Kim personally watched the launch of a Hwasong-12 ballistic missile on Friday.
The missile reached an altitude of about 770 km, travelling 3,700 km past the northernmost island of Hokkaido before landing in the sea, South Korea's military said.
The missile had the capacity to reach the US territory of Guam and experts say it is the furthest any North Korean ballistic missile has ever travelled above ground.
Kim was shown beaming as he watched the missile fly from a moving launcher in photos released by the agency, surrounded by several officials.
''The combat efficiency and reliability of Hwasong-12 were thoroughly verified,'' said Kim as quoted by KCNA. He added the North's goal of completing its nuclear force had ''nearly reached the terminal''.

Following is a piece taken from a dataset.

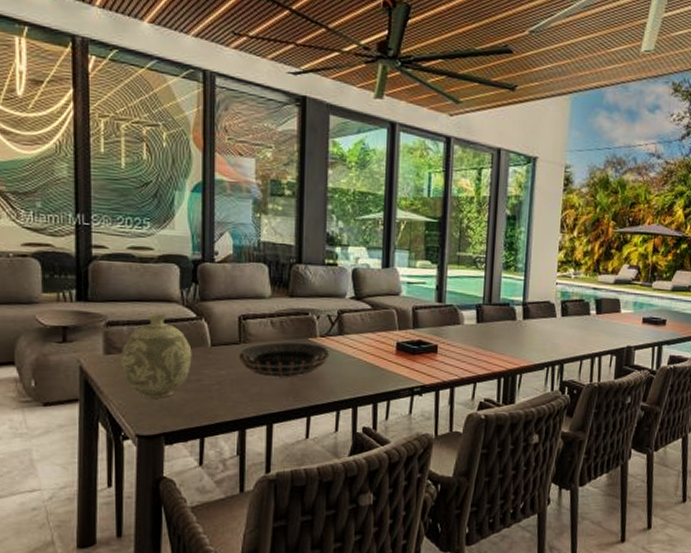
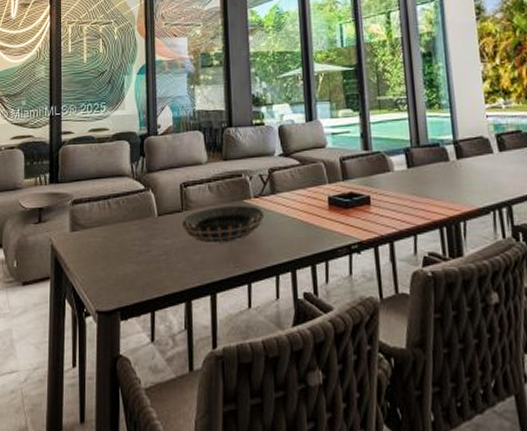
decorative vase: present [121,313,192,398] -> none [84,188,142,272]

North Korea has launched dozens of missiles under Kim's leadership as it accelerates a weapons programme designed to give it the ability to target the United States with a powerful, nuclear-tipped missile.
After the latest missile launch on Friday, White House National Security Adviser H R McMaster said the United States was fast running out of patience with North Korea's missile and nuclear programmes.
''We've been kicking the can down the road, and we're out of road,'' McMaster told reporters, referring to Pyongyang's repeated missile tests in defiance of international pressure.
''For those ... who have been commenting on a lack of a military option, there is a military option,'' he said, adding that it would not be the Trump administration's preferred choice.
Also, on Friday, the UN Security Council condemned the ''highly provocative'' missile launch by North Korea.
It had already stepped up sanctions against North Korea in response to a nuclear bomb test on 3 September, imposing a ban on North Korea's textile exports and capping its imports of crude oil.
The US ambassador to the United Nations, Nikki Haley, echoed McMaster's strong rhetoric, even as she said Washington's preferred resolution to the crisis is through diplomacy and sanctions.